When Perception is Reality

Since 1985 we have used a survey called The Corporate 360°; this is now on the web.  It asks managers and supervisors (it is not designed for workers) in sixty different ways, for their perceptions of the organizational forces that are at work within the company.  It takes only about five or ten minutes.

Because perception is reality when it comes to organizational forces and human behaviors, managers will act and react as they perceive these forces to be.  They respond to the survey in the same way.  Their opinions are de facto accurate.  And it is our experience that they seldom lie.  Certainly, front line supervisors – caught between the rock of senior management and the hard place of reality – want their perceptions known and their opinions heard.  They answer truthfully.

The individual responses are passed through a model that generates a report of about thirty pages that surrounds a Balance Sheet and a G&L statement.  Each line item is scored in numeric and, for simplicity, in alpha terms.  Each line item is then expanded with definitions and expressed in ways that essentially elicit statements of corrective action when that is needed.
Changing the Operating Dynamic

Once detailed measures are available, the elephant becomes visible in all its parts.  An investor, like Harry, looking at this can really see what he is buying, and what he should pay.

But it is also simple to change those parts, to transform the company’s Will to Compete.  As the component forces are entirely within the control of management, changing those costs virtually nothing.  When you think of the bottom line improvements that are possible, the ROI’s can be extraordinary.

All that is needed is for the investor to call on the management team to confront the data.  And for each line item deemed negative or inadequate, get commitments to specific action steps to correct or improve them.  In our work, we enter these commitments on line, real time, directly into the report, with names and due dates.  In the course of a few hours, the report becomes the plan of transformation.

While we are speaking here about a single intervention, the process described above can and should be done periodically.   The McKinsey/LSE study indicates that a 20% improvement generates a 40% improvement in financial returns.  And that this is available to high performing companies as well as troubled.  H R could manage the survey, the CFO or the model could generate the report, and the CEO could lead the planning session.

An interesting exercise for senior managers is to ask what (even) a 10% improvement in profits would do for their company.  And what they would have to do to get it.

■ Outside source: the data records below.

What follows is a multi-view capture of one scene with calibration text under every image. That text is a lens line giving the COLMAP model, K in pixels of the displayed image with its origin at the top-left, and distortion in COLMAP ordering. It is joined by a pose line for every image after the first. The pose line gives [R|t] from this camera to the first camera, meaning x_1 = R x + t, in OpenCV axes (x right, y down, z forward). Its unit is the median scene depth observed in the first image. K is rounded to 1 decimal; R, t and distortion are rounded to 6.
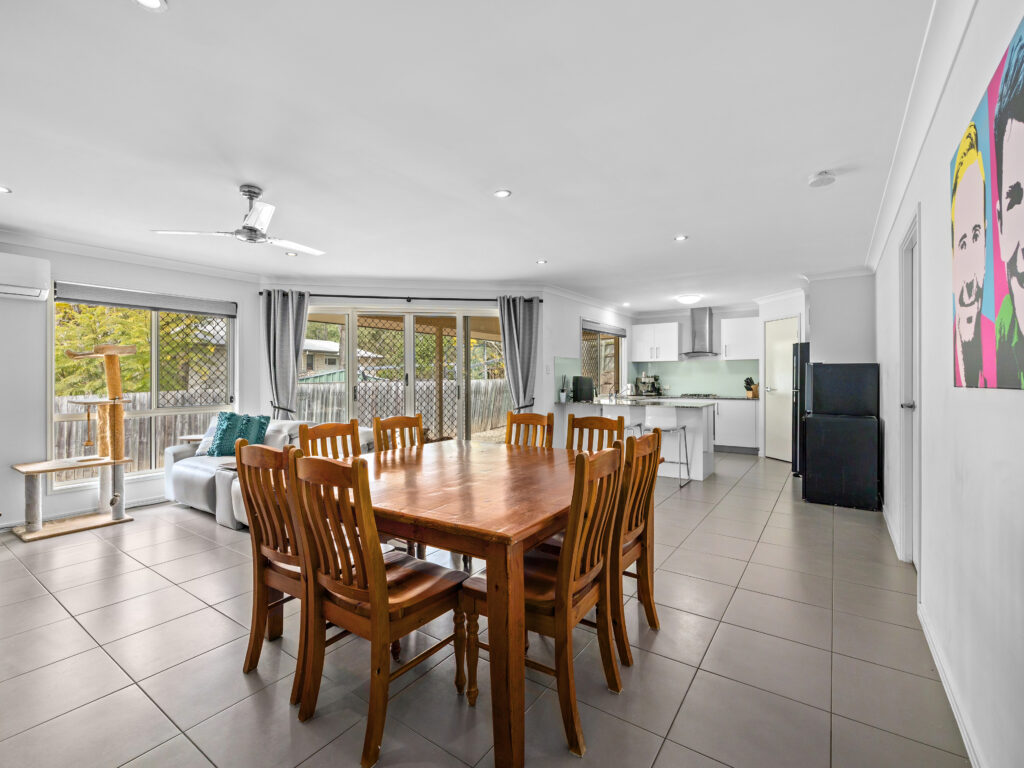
lens RADIAL K [[460.0, 0, 512.0], [0, 460.0, 384.0], [0, 0, 1]] dist [-0.002497, 0.000015]
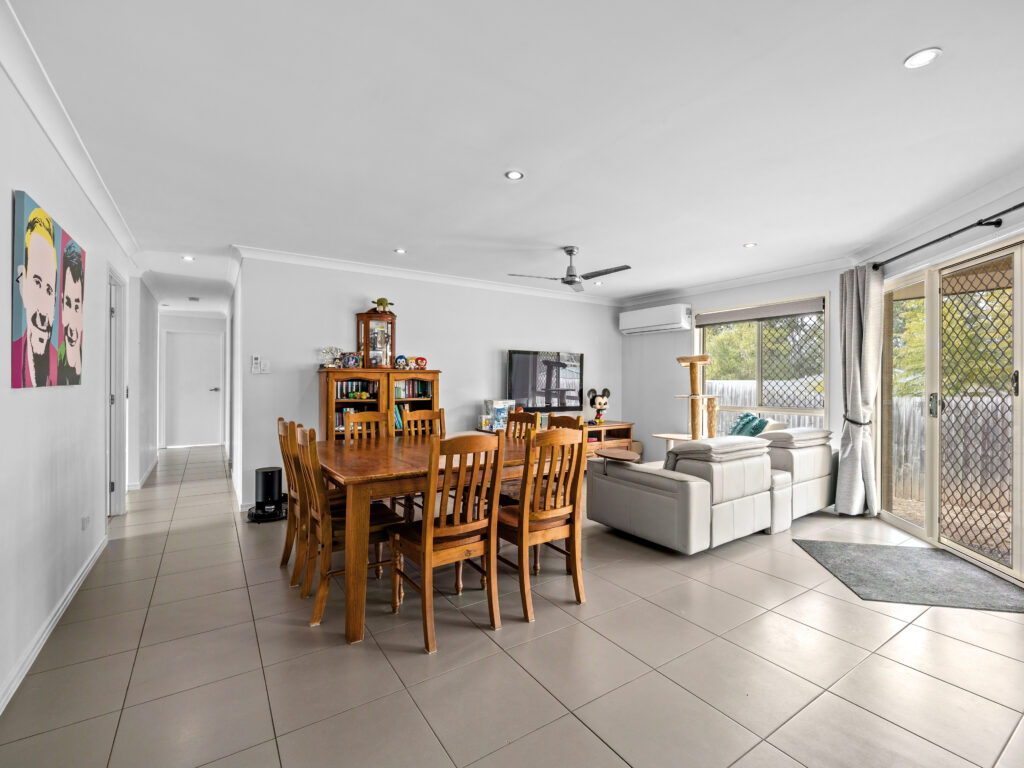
lens RADIAL K [[460.0, 0, 512.0], [0, 460.0, 384.0], [0, 0, 1]] dist [-0.002497, 0.000015]
pose [[-0.365156, 0.009368, -0.930899, 0.969600], [-0.012698, 0.999806, 0.015043, -0.022199], [0.930860, 0.017313, -0.364966, 1.568275]]
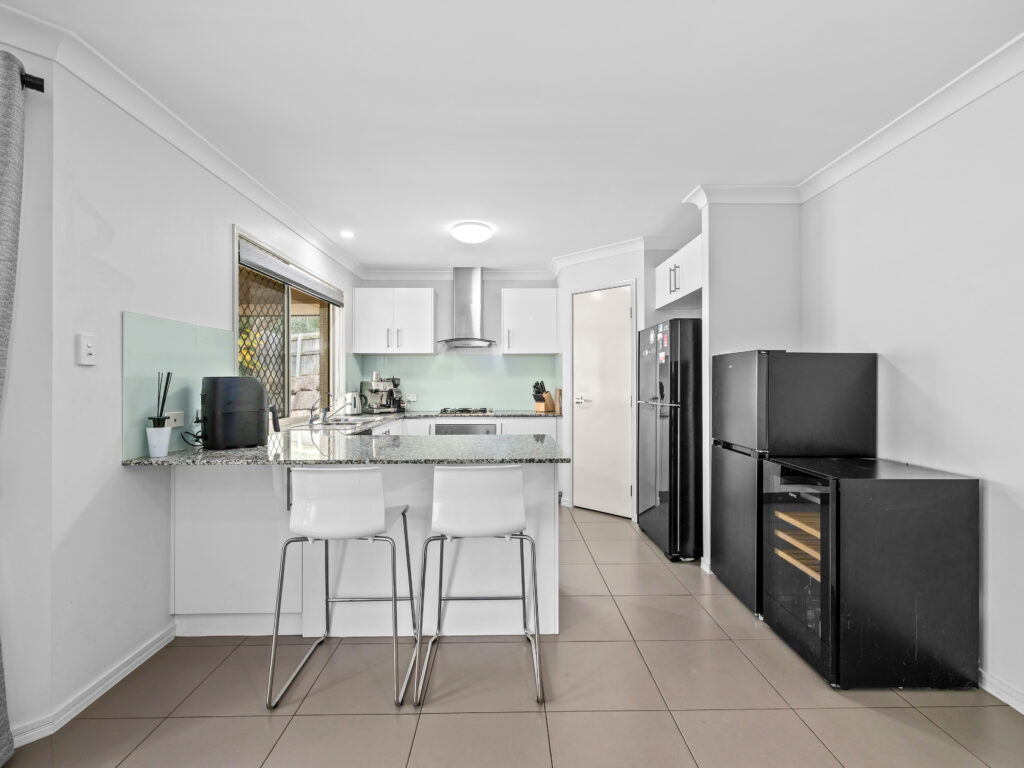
lens RADIAL K [[460.0, 0, 512.0], [0, 460.0, 384.0], [0, 0, 1]] dist [-0.002497, 0.000015]
pose [[0.807347, -0.000322, 0.590077, 0.095160], [0.005414, 0.999962, -0.006861, -0.006437], [-0.590052, 0.008734, 0.807318, 0.473085]]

Harry was looking again at the numbers.

He placed the financial statements on the table.  The company was profitable, at least it was last month.  Next to them he placed the Balance Sheet and G&L for the Operating Dynamic.  He could immediately see it was deficient in three specific areas: Performance Management, Accountability, and Corporate Decisiveness.  These could have been caused merely by the act of being up for sale – but they did exist.  However, they were enough to guarantee the acquisition would fail – unless they were changed.

That was the bad news.

The good news was Harry could confront the seller with that information and reduce his expectations.  However, Harry could also see precisely what to do to improve things and who would do it; that it could be done quickly; and that it would cost virtually nothing except Harry’s determination to do it.

It was time to make an offer.  And it was time to create a new beginning.